The third-party, Rightway Healthcare, helps people compare healthcare providers and rates, and this includes Okta employees and their families. According to the notification, an "unauthorized" crook broke into Rightway's IT environment on September 23. The service informed Okta about the intrusion on October 12, nearly three weeks later.
"Upon discovering the incident, we promptly launched an investigation and reviewed the affected file to determine the extent of the impact to our current and former employees, and their dependents," Okta cybersecurity director and attorney Ronald Anderson wrote [PDF].
While the criminals scooped up a bunch of data belonging to 4,961 individuals, "we have no evidence to suggest that your personal information has been misused against you," the identity services provider assured its employees.
Still, as an "added precaution," all those affected will receive two years of free credit monitoring, identity restoration, and fraud detection services from Experian's IdentityWorks product.
Though this breach seems to be limited to Okta employees, the identity services providers' customers have also been hit with their share of security snafus over the past few months.
- 1Password confirms attacker tried to pull list of admin users after Okta intrusion
- After six days and thousands of pwned users, Cisco poised to patch IOS XE flaw
- More Okta customers trapped in Scattered Spider's web
- Twilio, Cloudflare just two of 135 orgs targeted by Oktapus phishing campaign
Back in August, Okta said "multiple" customers in the US had reported phishing attempts targeting their IT service teams in attempts to compromise user accounts with administrator permissions. These social engineering attacks began in July, and things went downhill from there as the victims' names started becoming public.

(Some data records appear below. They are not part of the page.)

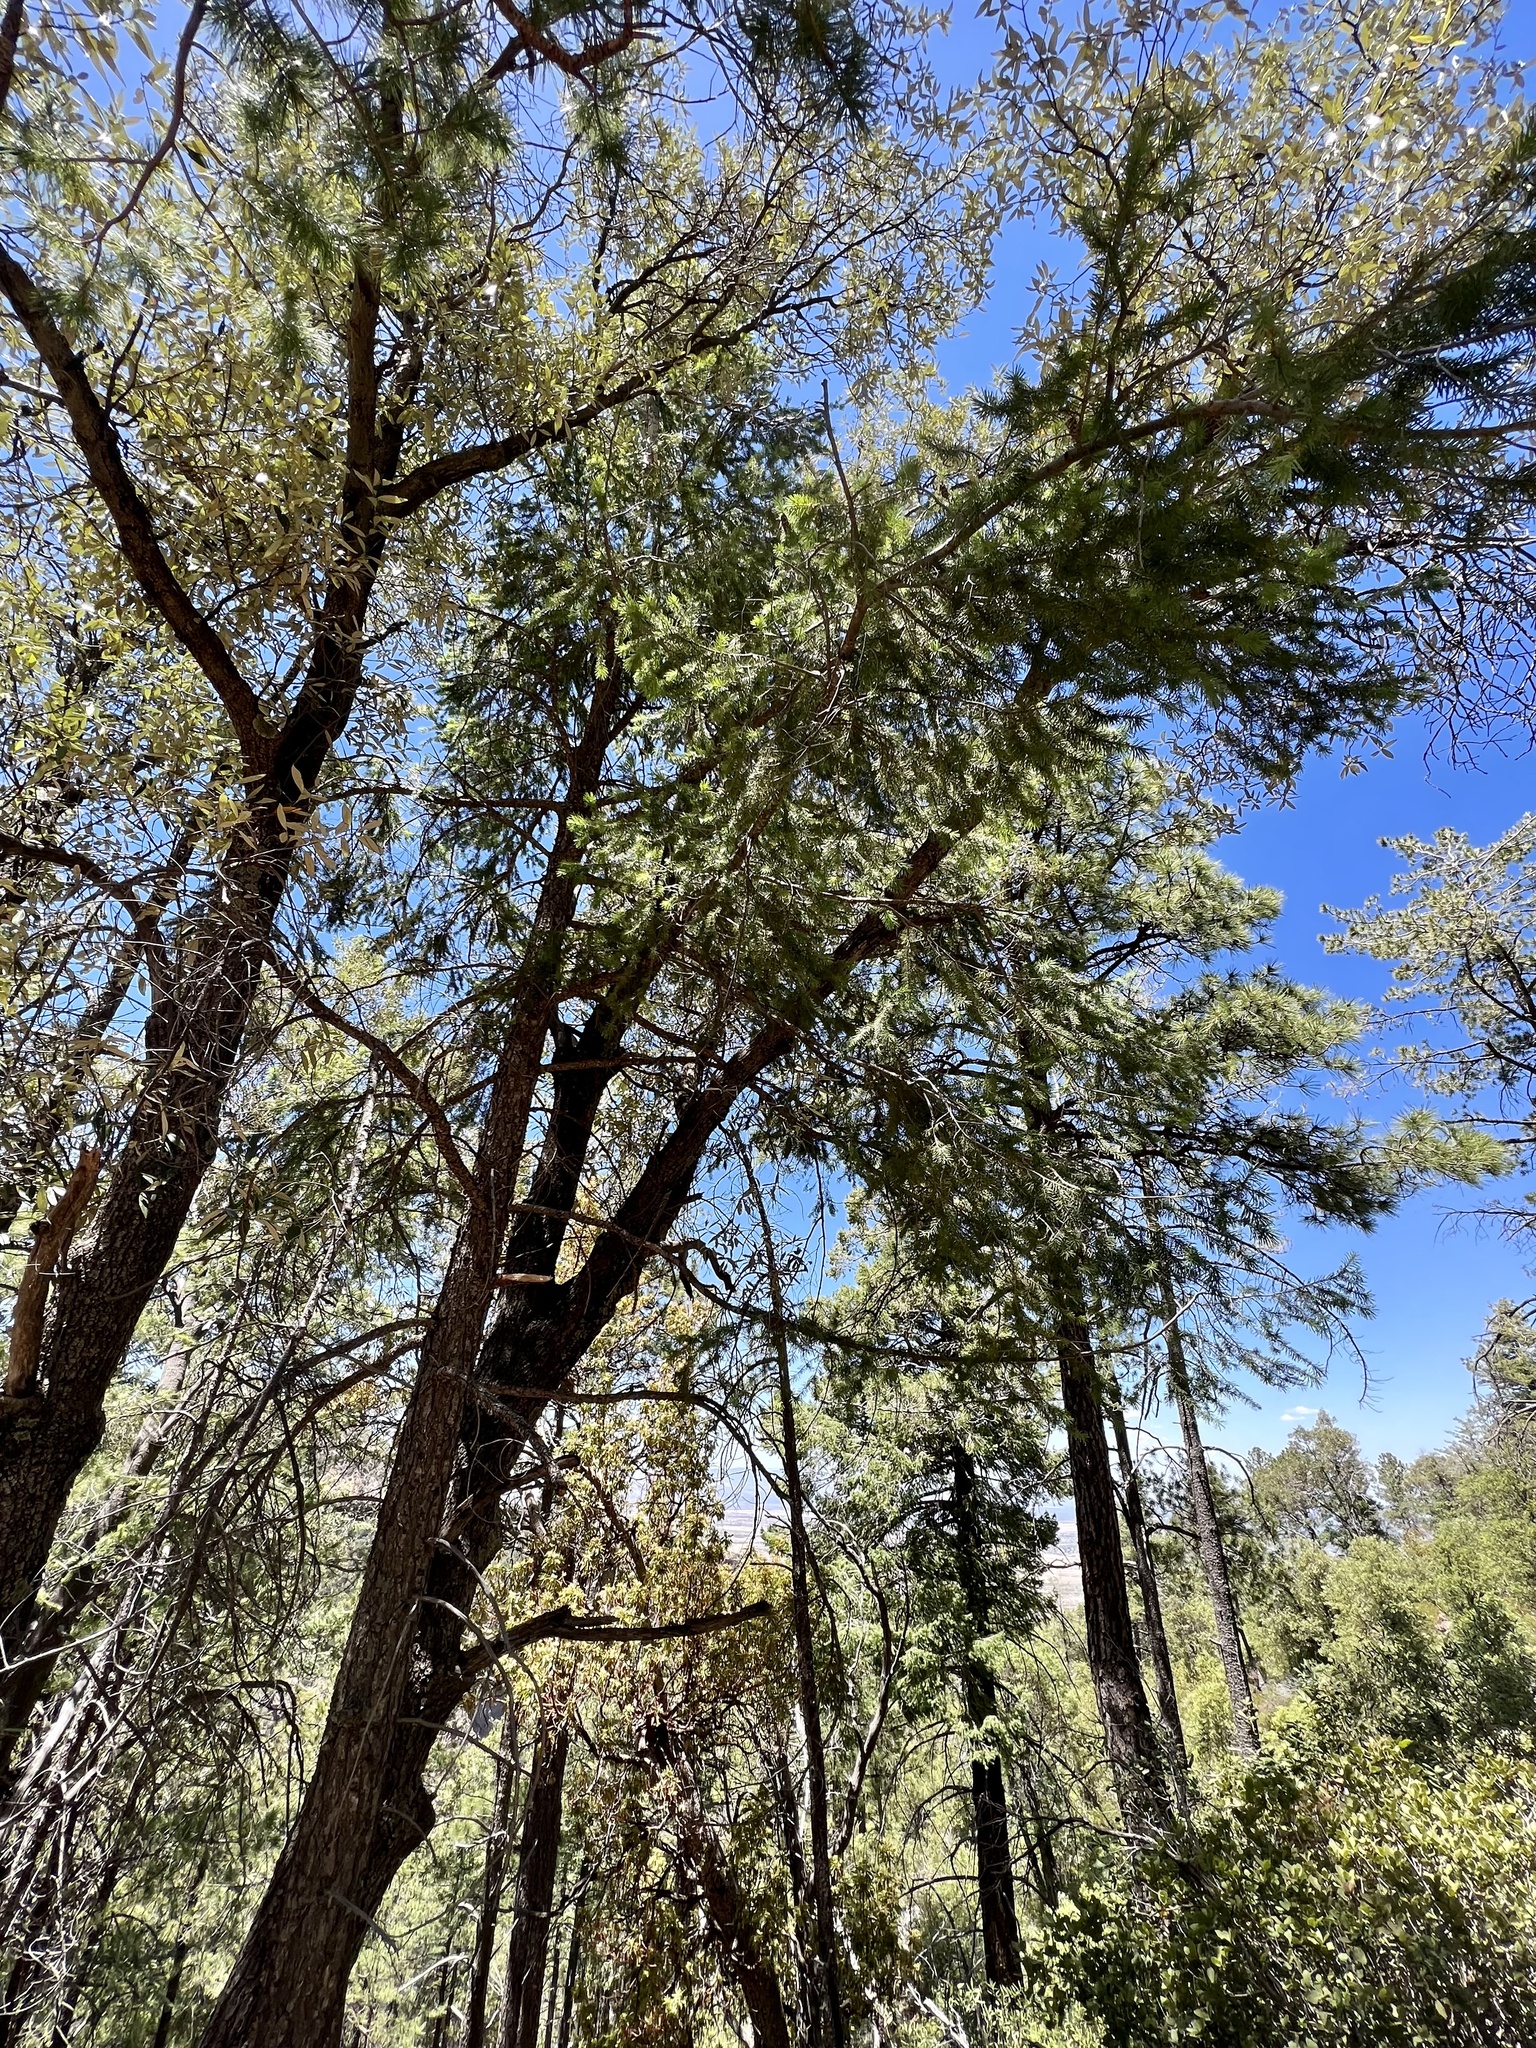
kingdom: Plantae
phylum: Tracheophyta
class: Pinopsida
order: Pinales
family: Pinaceae
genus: Pseudotsuga
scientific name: Pseudotsuga menziesii
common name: Douglas fir
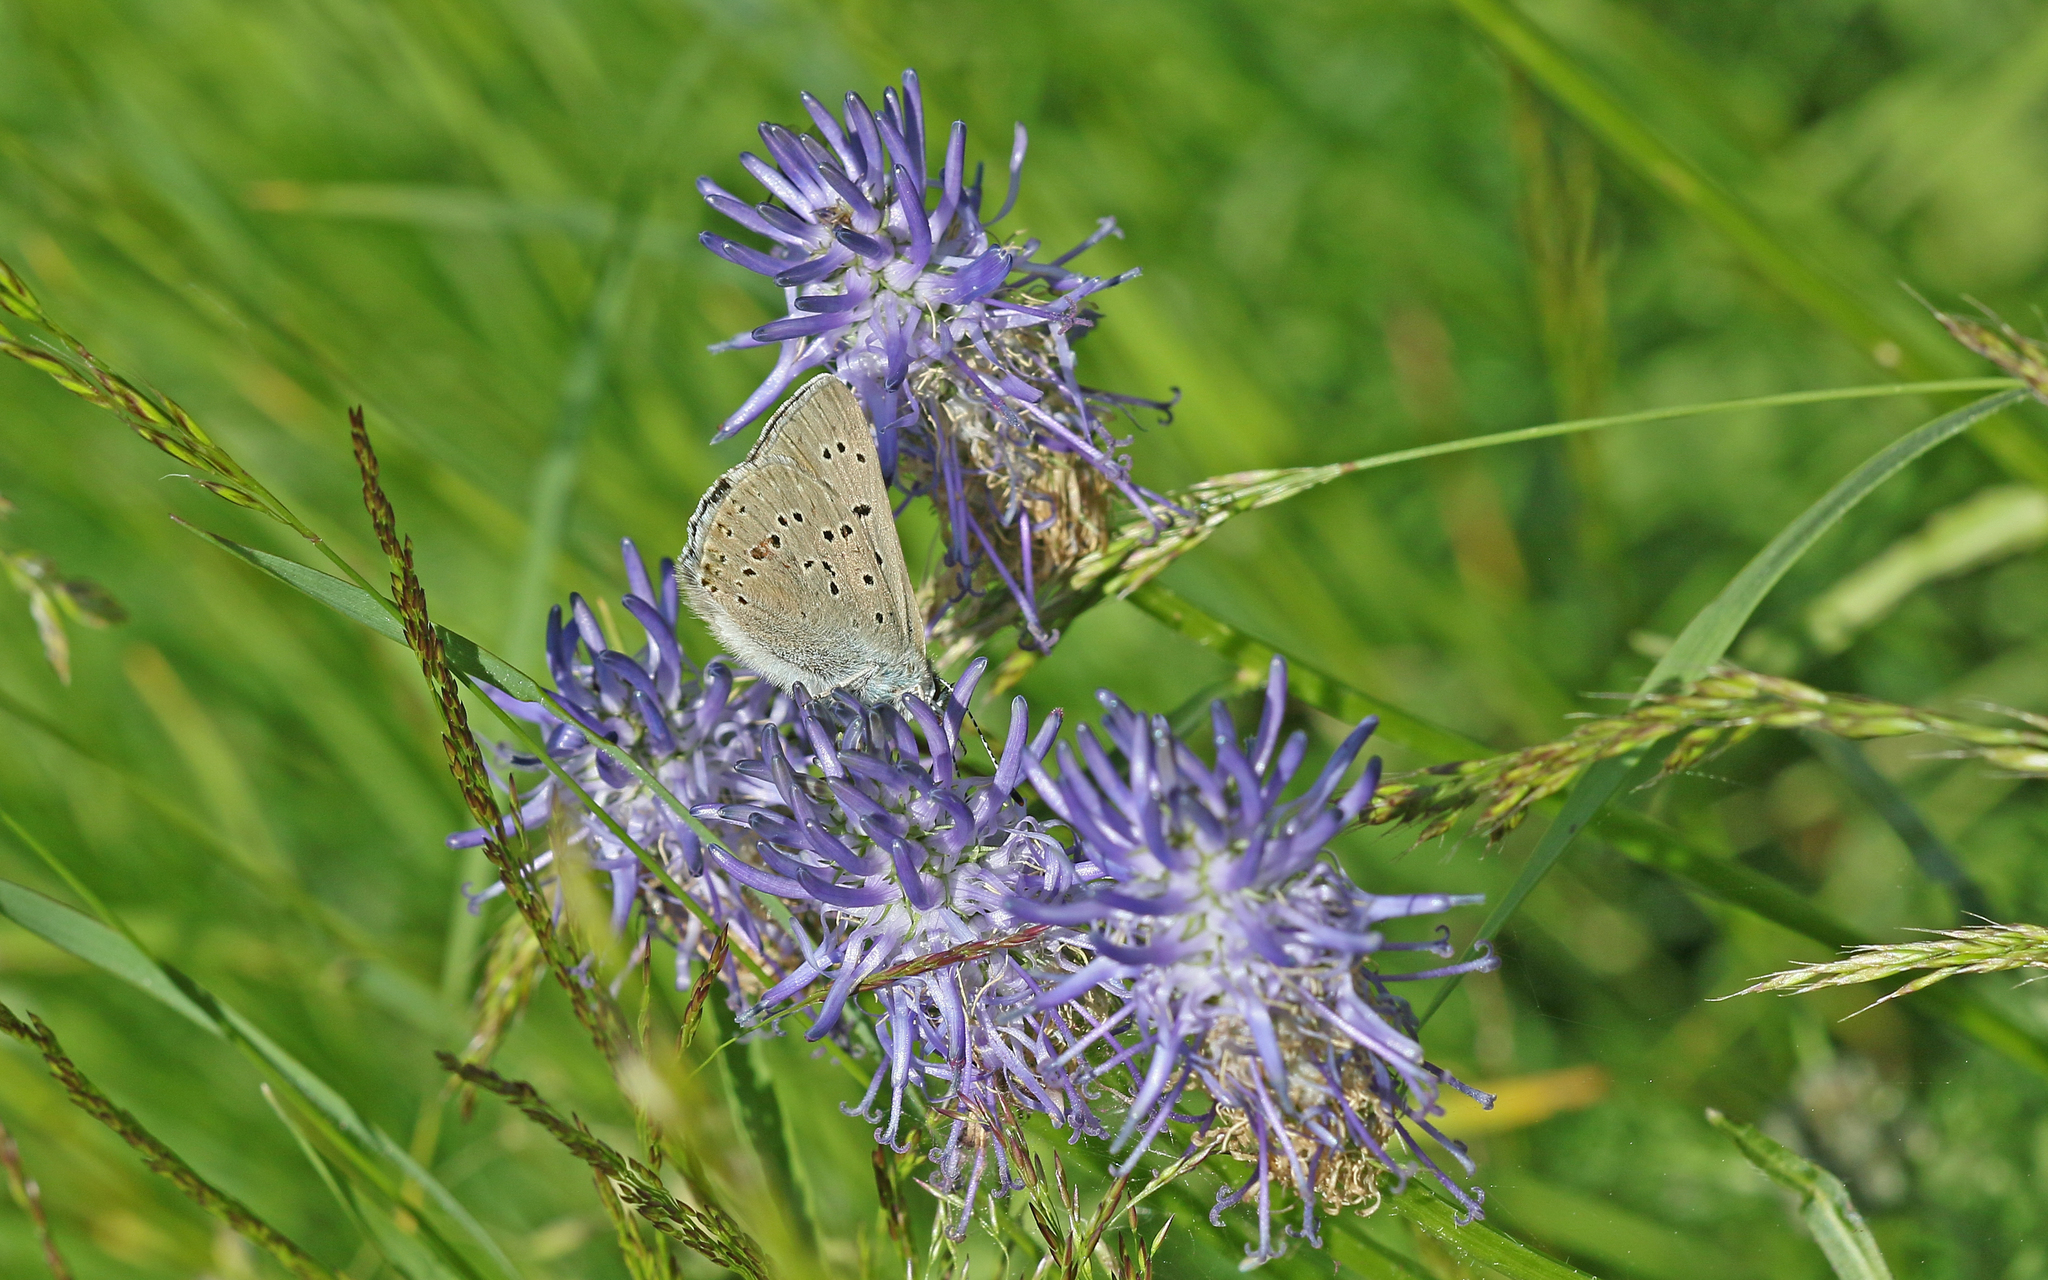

These customers included Las Vegas hotel and casino giants MGM Resorts and Caesars Entertainment. The latter reportedly paid a $15 million ransom demand to make the pain stop – but not before the intruders accessed data belonging to tens of thousands of customers. MGM said the attack cost it at least $100 million after it refused to pay up.
In October, Okta said it experienced a security breach that gave intruders access to sensitive customer files used for solving support tickets.
In an October 20 blog post, Okta CSO David Bradbury said the criminals used stolen credentials to gain access to Okta's support case management system and may have stolen HTTP Archive (HAR) files used to replicate browser activity for troubleshooting.
A few days later, 1Password said it was one of the Okta customers hit by the latest breach – but assured its customers that their login details are safe. ®
Updated to add
"An Okta vendor, Rightway Health, had a security incident in September 2023 in which files from April 2019 through 2020 were exfiltrated from its IT environment," a spokesperson for the ID biz told The Register.
"These contained personal information about employees and their dependents from 2019/2020. This incident does not relate to the use of Okta services and Okta services remain secure. No Okta customer data is impacted by this incident."